:: DATASET EXTRACT ::
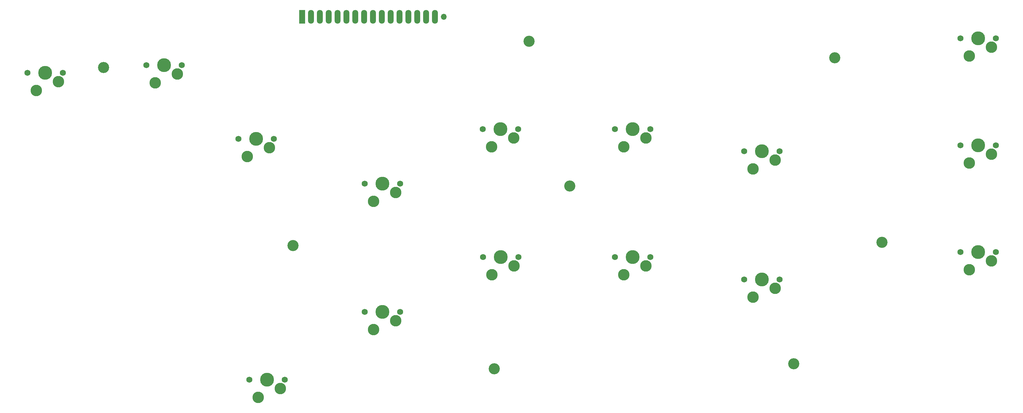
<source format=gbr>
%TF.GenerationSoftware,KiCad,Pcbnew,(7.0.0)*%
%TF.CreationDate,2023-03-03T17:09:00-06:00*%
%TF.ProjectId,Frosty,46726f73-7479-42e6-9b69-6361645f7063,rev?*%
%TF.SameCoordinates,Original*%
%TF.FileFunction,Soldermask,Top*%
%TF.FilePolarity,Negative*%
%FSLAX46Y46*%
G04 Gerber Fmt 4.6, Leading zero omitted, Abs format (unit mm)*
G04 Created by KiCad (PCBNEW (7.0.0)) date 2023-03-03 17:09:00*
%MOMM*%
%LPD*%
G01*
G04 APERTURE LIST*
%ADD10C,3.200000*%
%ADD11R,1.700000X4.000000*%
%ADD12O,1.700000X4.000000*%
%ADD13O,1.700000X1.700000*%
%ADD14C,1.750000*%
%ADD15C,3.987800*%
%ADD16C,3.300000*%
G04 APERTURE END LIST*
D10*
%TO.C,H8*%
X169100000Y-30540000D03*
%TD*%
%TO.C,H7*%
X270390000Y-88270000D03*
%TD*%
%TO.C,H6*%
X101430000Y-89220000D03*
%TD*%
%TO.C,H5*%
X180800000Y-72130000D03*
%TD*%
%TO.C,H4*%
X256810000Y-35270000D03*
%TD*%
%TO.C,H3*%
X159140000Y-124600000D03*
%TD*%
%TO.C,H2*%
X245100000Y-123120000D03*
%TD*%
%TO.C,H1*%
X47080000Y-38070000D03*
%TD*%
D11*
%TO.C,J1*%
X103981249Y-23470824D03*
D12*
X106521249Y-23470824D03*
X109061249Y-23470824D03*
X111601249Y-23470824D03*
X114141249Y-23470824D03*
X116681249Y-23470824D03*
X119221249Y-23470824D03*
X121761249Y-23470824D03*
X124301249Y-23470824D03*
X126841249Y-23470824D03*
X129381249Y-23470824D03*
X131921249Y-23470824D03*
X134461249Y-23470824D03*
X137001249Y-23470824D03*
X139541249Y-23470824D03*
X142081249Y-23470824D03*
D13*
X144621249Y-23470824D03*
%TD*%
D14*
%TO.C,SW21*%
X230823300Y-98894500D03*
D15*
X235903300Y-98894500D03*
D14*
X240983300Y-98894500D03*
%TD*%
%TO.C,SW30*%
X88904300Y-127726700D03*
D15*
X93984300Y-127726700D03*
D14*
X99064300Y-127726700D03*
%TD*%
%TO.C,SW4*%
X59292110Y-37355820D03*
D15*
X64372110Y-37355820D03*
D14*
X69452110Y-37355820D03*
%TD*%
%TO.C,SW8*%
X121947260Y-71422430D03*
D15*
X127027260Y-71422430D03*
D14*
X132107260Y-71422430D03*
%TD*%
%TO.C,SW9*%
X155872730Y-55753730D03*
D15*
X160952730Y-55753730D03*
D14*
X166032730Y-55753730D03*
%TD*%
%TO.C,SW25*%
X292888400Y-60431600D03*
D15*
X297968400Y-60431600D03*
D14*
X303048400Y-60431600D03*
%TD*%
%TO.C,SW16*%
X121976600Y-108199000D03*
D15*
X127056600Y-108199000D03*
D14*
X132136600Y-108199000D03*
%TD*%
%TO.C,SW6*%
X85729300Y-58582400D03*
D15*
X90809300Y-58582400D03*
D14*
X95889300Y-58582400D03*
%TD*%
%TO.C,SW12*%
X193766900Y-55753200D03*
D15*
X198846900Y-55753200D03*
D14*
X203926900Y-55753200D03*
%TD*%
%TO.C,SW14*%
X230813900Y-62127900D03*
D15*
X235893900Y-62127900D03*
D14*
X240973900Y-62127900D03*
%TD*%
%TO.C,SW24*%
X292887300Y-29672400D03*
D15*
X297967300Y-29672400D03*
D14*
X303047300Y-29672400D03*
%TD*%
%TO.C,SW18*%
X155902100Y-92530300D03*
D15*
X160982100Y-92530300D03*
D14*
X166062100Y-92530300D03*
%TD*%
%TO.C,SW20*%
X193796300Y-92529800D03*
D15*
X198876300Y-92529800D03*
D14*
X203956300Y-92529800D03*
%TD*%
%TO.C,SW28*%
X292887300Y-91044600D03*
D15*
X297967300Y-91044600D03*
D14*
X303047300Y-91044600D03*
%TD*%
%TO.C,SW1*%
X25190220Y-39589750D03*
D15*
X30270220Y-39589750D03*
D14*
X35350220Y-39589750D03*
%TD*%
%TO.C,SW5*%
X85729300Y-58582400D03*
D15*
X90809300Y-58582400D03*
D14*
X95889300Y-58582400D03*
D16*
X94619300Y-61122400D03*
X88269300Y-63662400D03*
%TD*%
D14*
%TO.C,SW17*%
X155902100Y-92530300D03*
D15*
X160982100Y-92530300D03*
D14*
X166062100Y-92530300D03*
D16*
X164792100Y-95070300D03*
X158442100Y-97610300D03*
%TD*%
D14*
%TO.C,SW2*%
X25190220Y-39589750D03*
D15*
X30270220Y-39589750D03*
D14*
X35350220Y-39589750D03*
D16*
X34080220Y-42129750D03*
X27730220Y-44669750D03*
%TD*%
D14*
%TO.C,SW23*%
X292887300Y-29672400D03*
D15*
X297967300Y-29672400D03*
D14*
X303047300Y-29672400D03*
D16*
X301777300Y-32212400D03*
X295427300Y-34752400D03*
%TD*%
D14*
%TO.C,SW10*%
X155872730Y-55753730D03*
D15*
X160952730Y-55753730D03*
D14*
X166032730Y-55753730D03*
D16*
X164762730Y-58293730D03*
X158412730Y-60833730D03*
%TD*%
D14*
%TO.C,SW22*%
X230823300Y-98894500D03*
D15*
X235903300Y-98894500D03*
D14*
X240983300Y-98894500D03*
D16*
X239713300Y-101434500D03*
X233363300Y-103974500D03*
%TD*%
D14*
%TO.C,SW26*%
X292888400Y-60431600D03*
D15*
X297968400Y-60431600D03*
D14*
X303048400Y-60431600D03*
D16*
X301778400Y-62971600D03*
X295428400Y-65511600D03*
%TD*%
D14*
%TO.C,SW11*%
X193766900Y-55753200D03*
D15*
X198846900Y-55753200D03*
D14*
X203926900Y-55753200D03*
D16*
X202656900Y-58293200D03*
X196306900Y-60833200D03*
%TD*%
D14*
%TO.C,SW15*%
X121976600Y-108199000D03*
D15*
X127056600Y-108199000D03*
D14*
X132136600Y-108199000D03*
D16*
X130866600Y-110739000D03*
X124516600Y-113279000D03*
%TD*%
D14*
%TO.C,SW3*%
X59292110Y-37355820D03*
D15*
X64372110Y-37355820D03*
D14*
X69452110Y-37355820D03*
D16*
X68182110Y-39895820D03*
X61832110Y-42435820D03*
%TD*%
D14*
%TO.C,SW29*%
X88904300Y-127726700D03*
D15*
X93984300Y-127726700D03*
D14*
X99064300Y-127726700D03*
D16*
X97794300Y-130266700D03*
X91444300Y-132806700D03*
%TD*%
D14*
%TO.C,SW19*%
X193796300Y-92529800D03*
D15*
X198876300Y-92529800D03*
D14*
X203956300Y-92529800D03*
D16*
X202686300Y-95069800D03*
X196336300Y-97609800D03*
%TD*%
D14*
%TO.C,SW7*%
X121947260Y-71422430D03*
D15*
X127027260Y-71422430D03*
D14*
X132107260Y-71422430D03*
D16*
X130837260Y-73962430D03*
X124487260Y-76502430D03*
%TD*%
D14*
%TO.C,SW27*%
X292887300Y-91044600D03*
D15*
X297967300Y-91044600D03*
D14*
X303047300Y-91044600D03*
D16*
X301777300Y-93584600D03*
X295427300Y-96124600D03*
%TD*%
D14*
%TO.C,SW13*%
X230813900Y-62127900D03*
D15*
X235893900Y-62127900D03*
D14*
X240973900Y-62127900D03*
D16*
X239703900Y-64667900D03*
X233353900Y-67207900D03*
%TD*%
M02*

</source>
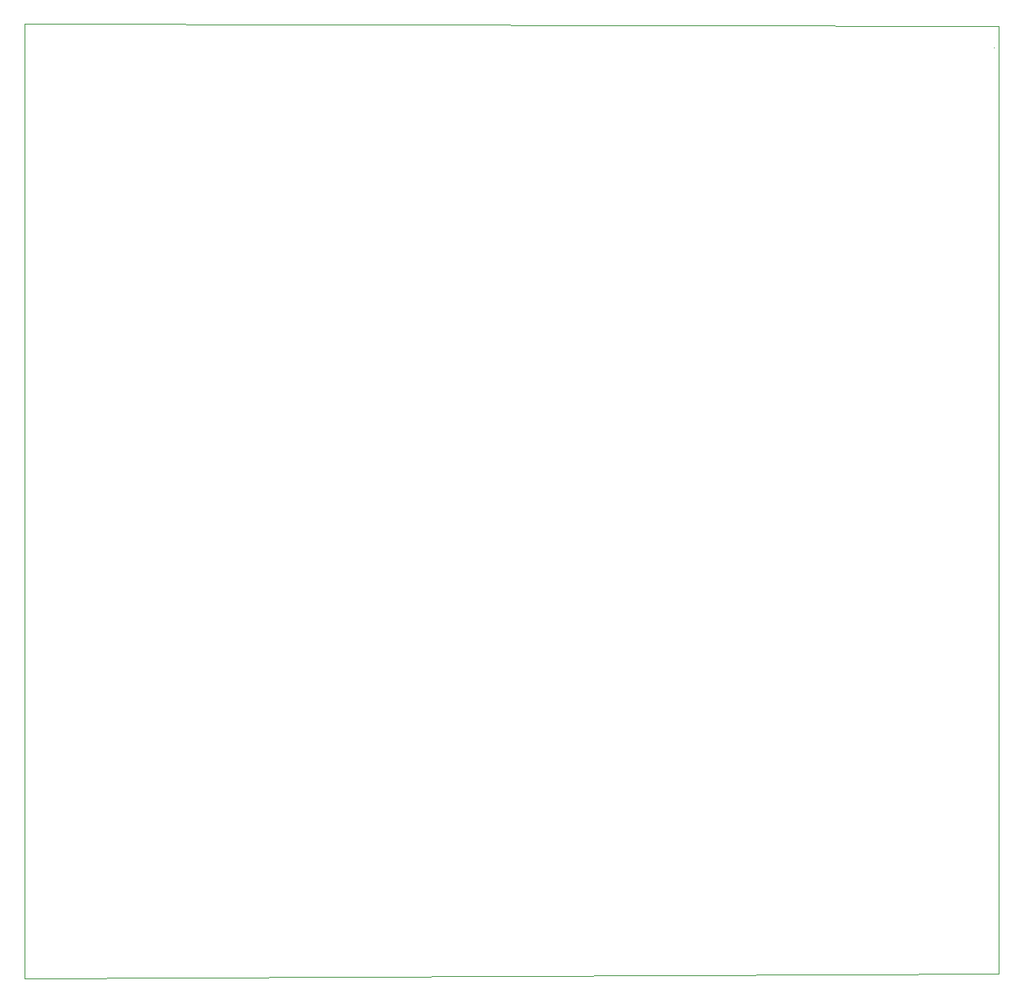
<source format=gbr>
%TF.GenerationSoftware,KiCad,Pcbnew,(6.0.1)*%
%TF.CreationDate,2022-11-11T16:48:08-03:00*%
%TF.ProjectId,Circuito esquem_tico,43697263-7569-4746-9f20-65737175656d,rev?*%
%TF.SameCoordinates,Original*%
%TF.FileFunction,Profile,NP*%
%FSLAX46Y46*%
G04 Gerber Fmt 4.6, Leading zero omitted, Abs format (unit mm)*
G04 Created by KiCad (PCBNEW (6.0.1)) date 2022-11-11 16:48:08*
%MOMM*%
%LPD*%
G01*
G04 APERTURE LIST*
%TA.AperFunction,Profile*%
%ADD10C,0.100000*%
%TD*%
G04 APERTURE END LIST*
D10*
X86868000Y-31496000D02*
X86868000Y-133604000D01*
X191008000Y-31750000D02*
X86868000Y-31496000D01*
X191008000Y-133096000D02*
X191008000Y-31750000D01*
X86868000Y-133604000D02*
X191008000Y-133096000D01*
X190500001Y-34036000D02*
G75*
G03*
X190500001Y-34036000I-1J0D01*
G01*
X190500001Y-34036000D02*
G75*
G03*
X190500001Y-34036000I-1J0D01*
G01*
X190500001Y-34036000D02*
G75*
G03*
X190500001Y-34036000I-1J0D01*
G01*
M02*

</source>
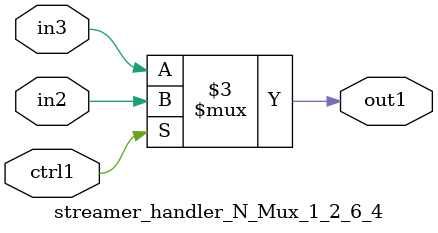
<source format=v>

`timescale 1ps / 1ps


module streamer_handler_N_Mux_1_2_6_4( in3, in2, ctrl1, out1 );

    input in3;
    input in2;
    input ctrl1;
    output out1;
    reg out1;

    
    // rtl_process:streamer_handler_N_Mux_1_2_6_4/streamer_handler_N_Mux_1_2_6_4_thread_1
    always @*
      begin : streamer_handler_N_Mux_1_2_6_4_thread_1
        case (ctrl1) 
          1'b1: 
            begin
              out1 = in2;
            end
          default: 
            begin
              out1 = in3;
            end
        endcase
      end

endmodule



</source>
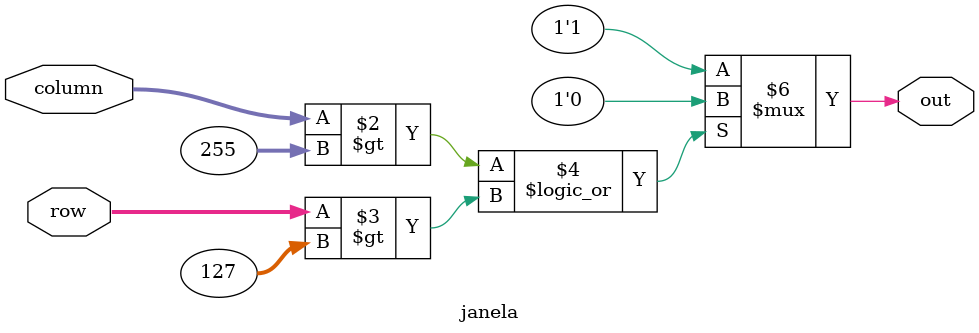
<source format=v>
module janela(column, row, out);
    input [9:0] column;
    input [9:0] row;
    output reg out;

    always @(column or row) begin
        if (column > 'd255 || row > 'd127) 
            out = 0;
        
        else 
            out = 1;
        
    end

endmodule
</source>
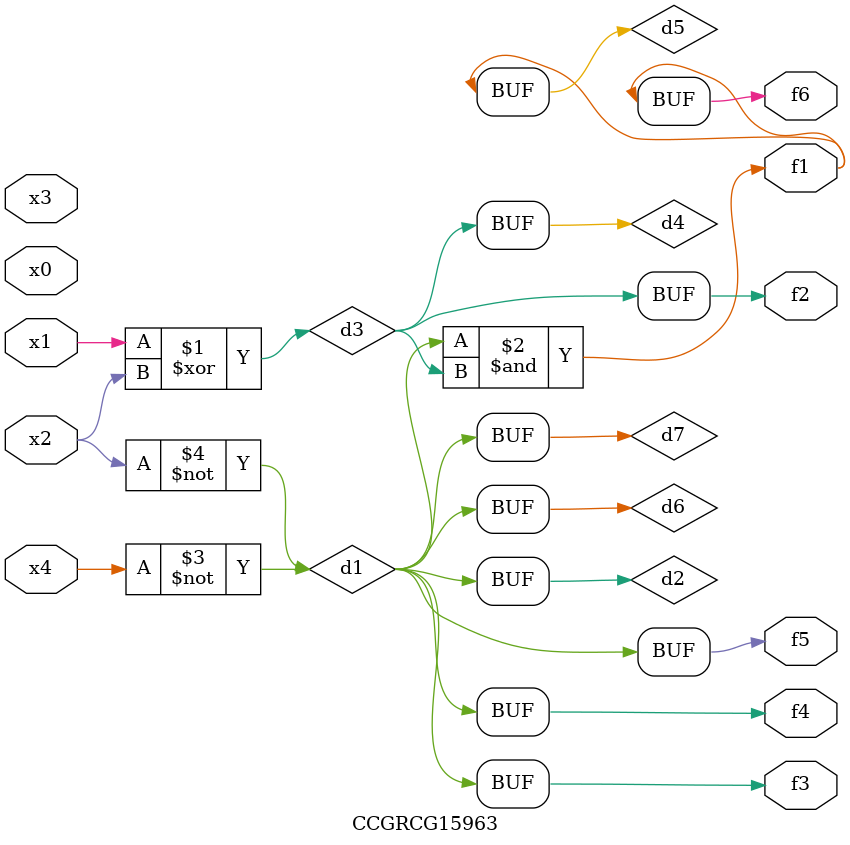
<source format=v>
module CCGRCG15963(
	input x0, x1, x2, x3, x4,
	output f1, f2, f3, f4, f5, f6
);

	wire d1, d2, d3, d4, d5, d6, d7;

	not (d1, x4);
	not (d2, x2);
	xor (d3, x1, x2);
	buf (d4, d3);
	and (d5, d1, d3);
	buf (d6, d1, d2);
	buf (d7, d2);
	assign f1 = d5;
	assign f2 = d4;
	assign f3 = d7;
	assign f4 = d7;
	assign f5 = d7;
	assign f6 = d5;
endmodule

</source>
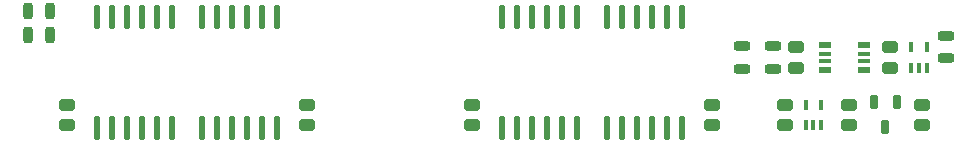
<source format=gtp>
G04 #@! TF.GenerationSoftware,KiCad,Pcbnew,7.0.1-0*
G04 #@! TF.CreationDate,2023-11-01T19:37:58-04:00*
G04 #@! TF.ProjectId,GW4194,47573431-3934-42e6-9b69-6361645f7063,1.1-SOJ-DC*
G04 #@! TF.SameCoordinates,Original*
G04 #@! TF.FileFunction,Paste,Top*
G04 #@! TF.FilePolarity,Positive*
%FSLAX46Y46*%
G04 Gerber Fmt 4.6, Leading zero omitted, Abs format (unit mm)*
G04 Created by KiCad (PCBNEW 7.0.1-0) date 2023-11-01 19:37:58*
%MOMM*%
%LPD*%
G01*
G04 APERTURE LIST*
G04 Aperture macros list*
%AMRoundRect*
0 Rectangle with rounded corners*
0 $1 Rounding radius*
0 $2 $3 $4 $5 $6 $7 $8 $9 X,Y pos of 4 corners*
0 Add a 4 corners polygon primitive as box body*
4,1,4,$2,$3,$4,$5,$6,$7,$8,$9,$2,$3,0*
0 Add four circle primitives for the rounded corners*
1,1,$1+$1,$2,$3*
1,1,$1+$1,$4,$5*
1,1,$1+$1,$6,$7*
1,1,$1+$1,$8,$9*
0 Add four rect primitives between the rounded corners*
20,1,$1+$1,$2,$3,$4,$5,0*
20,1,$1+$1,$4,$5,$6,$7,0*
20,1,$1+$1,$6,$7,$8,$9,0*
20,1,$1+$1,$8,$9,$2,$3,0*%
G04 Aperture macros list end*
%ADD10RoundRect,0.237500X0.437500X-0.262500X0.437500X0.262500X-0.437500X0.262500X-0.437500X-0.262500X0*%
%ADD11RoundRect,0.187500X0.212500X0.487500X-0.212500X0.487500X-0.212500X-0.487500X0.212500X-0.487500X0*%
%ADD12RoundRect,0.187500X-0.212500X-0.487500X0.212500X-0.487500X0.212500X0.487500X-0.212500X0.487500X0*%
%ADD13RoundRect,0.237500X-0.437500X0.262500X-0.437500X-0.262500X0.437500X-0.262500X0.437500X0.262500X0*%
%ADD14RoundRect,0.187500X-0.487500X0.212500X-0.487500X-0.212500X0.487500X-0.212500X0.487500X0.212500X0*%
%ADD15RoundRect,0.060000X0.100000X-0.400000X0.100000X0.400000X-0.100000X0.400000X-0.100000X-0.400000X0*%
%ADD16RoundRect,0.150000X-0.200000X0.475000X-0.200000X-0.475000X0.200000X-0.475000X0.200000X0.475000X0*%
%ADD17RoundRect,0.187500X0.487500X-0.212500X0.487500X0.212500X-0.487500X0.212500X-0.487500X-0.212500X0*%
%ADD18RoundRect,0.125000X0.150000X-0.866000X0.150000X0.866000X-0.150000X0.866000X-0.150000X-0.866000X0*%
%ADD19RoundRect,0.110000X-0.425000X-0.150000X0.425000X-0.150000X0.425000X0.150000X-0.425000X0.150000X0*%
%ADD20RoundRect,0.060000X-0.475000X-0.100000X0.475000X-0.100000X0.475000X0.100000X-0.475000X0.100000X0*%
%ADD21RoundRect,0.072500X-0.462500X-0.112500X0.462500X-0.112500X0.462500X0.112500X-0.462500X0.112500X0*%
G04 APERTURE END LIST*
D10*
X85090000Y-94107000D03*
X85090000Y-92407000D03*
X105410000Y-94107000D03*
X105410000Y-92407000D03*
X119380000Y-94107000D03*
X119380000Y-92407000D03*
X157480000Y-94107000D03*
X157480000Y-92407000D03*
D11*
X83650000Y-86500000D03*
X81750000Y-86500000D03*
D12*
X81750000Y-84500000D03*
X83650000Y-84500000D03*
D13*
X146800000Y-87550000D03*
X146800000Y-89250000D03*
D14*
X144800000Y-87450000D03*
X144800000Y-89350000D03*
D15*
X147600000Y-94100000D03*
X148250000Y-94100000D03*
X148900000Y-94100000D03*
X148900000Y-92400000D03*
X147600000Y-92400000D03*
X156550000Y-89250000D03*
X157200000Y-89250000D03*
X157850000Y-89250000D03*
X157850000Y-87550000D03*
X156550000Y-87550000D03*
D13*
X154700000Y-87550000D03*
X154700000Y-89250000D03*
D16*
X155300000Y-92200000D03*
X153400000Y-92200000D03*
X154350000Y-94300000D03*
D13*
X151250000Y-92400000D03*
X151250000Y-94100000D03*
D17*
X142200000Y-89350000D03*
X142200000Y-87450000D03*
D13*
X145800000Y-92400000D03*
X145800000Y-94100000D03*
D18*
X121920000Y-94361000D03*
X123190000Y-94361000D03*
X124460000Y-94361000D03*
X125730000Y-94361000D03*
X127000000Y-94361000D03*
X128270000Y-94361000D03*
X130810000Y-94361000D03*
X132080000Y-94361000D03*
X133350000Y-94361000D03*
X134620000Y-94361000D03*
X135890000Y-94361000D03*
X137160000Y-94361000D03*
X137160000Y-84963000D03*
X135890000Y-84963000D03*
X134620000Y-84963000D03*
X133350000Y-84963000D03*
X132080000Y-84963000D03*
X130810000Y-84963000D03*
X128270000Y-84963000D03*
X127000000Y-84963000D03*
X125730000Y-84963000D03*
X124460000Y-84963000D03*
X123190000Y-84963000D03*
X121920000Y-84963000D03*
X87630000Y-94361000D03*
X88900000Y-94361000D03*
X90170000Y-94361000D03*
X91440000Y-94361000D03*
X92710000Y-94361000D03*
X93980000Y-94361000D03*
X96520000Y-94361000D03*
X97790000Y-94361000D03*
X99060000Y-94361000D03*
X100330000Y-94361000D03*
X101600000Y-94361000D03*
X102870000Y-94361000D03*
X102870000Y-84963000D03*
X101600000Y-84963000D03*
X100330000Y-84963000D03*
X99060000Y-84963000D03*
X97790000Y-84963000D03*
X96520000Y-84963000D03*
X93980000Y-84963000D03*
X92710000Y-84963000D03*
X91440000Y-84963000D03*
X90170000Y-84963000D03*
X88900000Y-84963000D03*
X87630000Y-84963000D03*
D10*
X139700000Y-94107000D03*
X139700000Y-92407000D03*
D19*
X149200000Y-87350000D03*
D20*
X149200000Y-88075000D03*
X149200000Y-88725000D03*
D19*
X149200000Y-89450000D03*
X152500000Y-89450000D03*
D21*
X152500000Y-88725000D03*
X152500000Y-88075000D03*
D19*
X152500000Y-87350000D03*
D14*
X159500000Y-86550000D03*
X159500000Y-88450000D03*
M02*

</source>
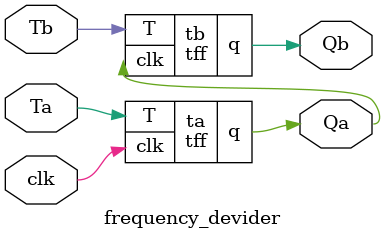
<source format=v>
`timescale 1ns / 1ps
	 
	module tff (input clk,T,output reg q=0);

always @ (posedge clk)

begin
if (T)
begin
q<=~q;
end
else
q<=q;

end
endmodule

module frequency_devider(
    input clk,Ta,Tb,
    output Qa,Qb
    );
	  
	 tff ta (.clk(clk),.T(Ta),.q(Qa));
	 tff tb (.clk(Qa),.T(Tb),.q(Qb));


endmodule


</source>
:::
Among the entries above, identify all lines with "always" and copy them.

    always @*
    always @(column or row) begin
always @ (posedge clk)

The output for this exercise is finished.